We have heard a lot of talk about the WTO being skewed towards
big companies, towards multinationals. And the idea is I think
that what we do then is to give more weight to NGOs as a sort
of counterbalance of that, which I think is curing one eveil
with another sort of evil.

In my view you should have rules that are simple as possible
and are not written by any form of trade representatives or
lobbyists. We should get the lobbyists out of the rule-writing
process. But to the extent that we have seen objective rules
being created over the last few years I don't think they have
massively favored multinationals.

A free trading system doesn't necessarily, and I know in these
cases, it doesn't benefit a small number of incumbent
companies. The average size companies over the last decade,
over the last 20 years, has actually been going down. What a
free trading rules-based system does is, in general, I think,
benefits challengers rather than benefiting incumbents. If you
have got capital getting cheaper, if you have got technology
getting cheaper, which we have, the single most important
source of advantage becomes ideas, and there is no reason why
those ideas, those great world-transforming ideas should be
enhanced on the minds of multinational companies.
I think we should be looking forward to a system which
actually creates clear rules and which allows challengers from
wherever they are in the world to take on multinational
companies.

I think we will see in the long term people moving from big
multinational companies to small and more innovative companies
just as we are seeing in the more innovative parts of the
American economy at the moment.
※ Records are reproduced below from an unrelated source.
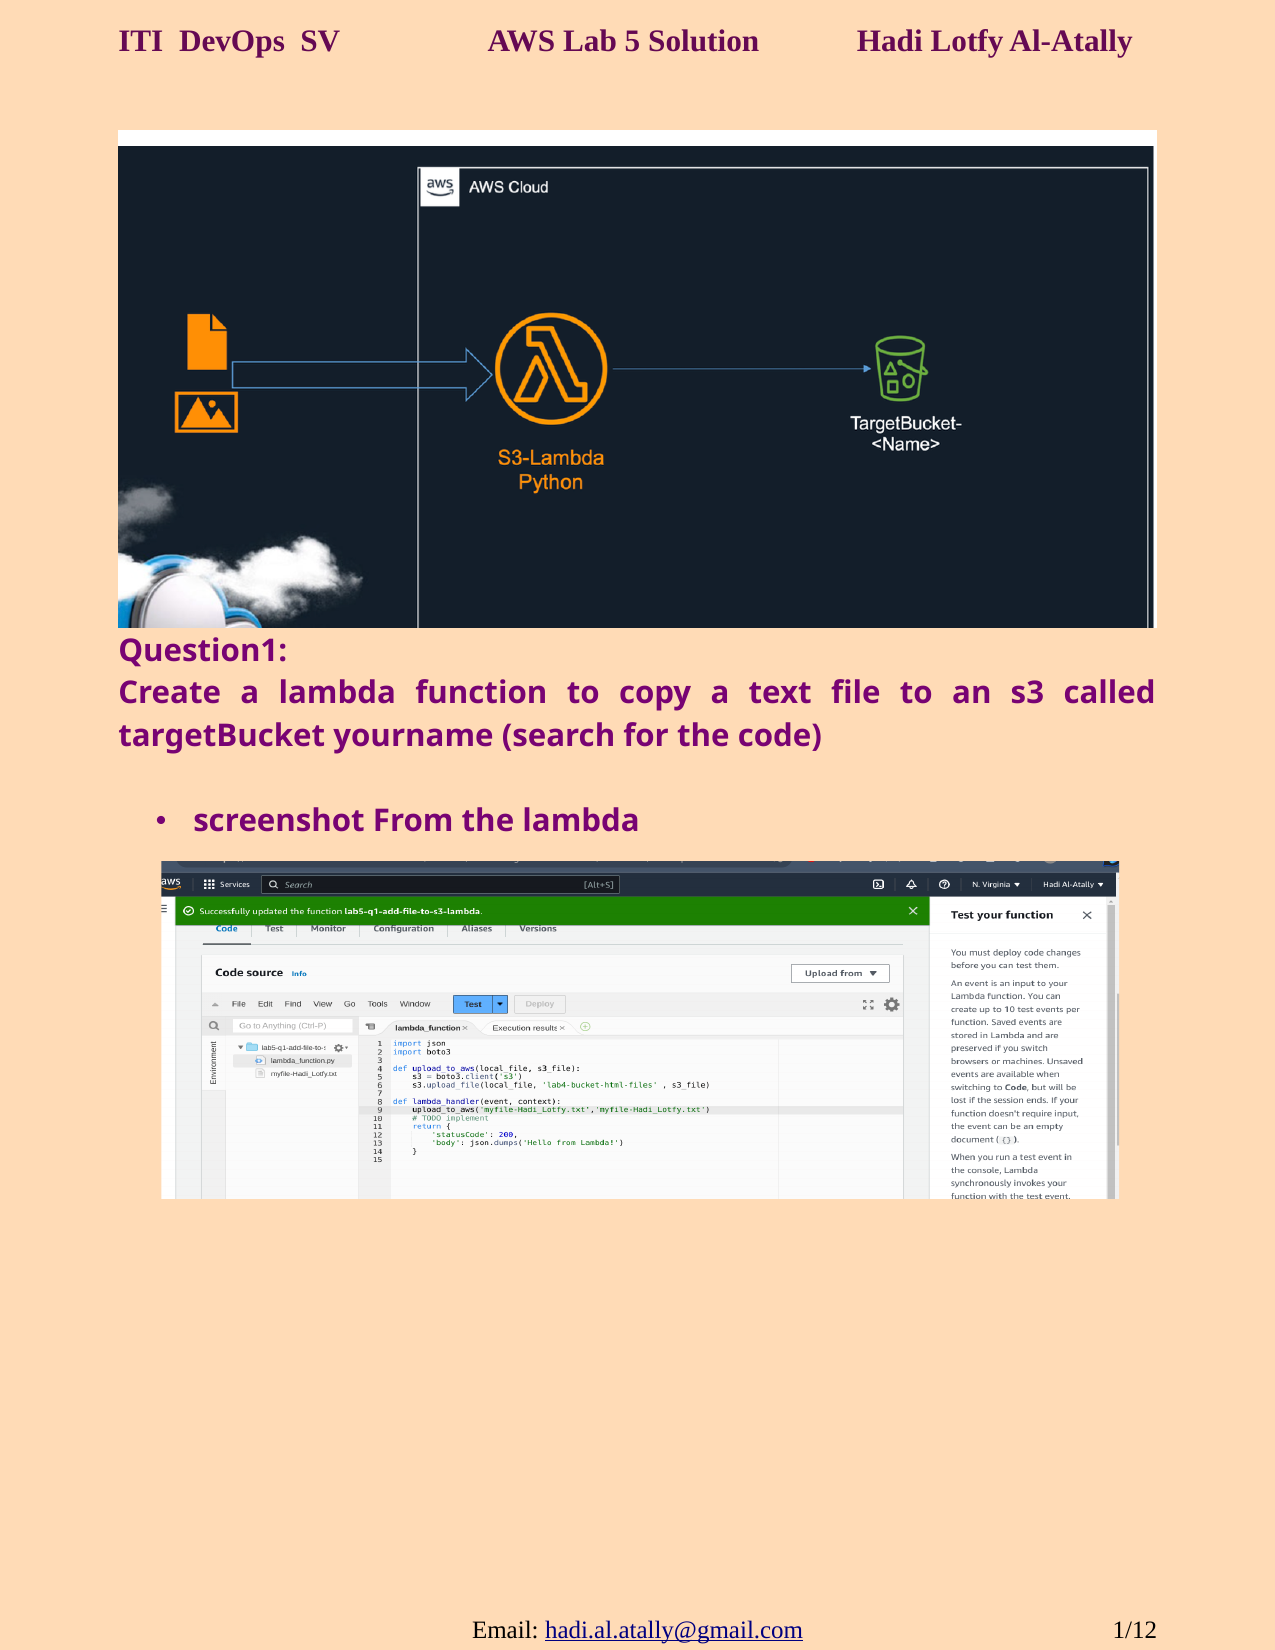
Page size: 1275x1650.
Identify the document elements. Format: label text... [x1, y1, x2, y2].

text Question1: [118, 628, 1157, 670]
text Create a lambda function to copy a text file to an s3 called targetBucket yourname (search for the code) [118, 670, 1157, 756]
picture [161, 861, 1120, 1199]
list screenshot From the lambda [156, 798, 1157, 841]
picture [118, 130, 1157, 628]
text [118, 88, 1157, 130]
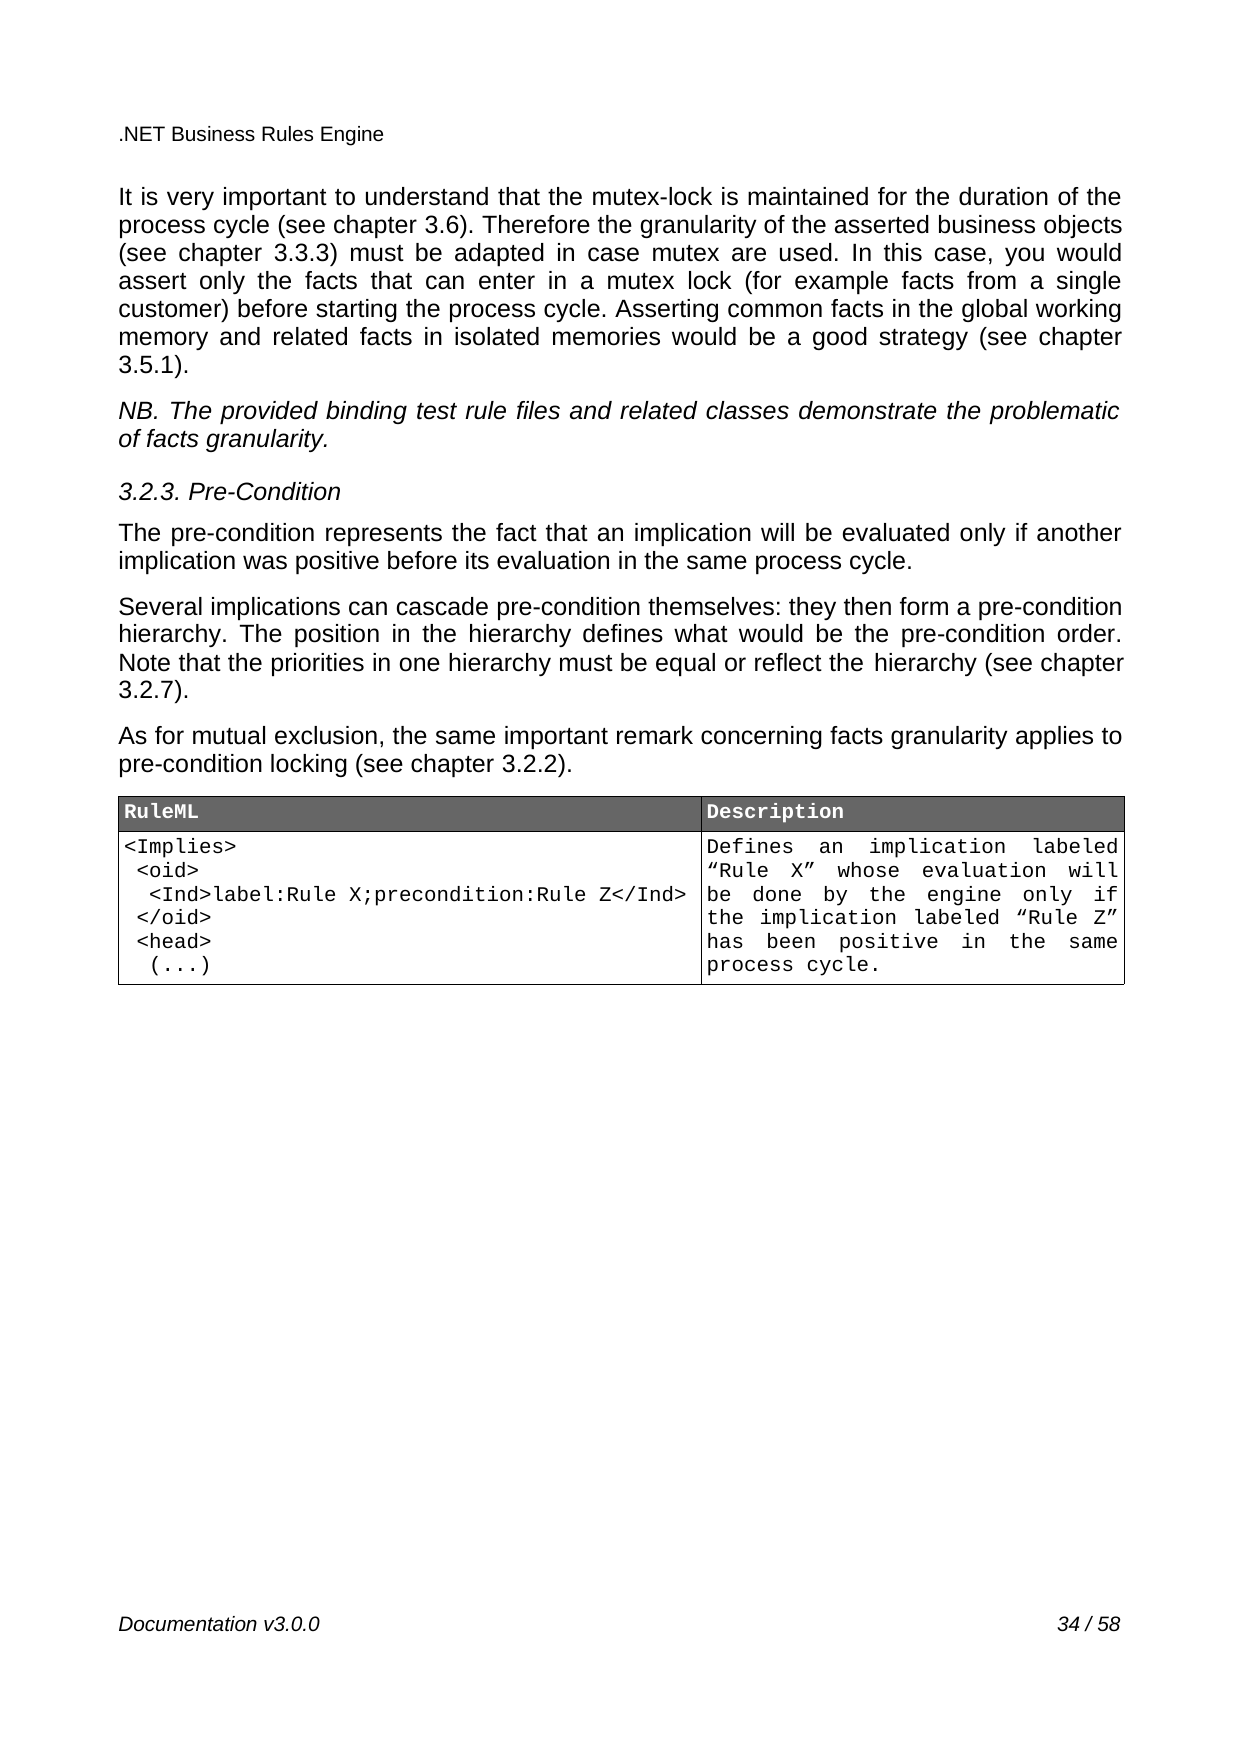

So, I don't see it as an
instrument or part of a conspiracy of multinationals.
Now, I don't want to sound as though I am completely pan
glotting about this process because I am not. Trade is
necessarily a disruptive process as the resources are
allocated to areas where they are more efficiently used.
People who are less educated in rich countries are very, very
often the losers from this process.

And I think it's incumbent upon the social system, the
political system, to do something about that, part of the
social contract involved in creating a free trading system.
The national governments have an obligation to help the losers
who tend to be less educated people in general in rich
countries, I think, in this process.

And in general I think that the way forward
is -- (Tape malfunction) -- working as hard and have more
money. It's a system which might look very much like the world
of the 1920s and the 1930s when free trading ideas lost their
resonance and you got a revolt against free trade which,
maybe, got a detraction of the world economy, you got a rise
of xenophobia, and ultimately the rise of Nazism and
communism.

I am not saying exactly that we will get that. I think the
reaction would come much more in terms of mutually hostile
trading blocs and NAFTA versus the EU, for example. But the
alternative to a WTO basis is very, very likely to be much
worse than the system we have got at the moment.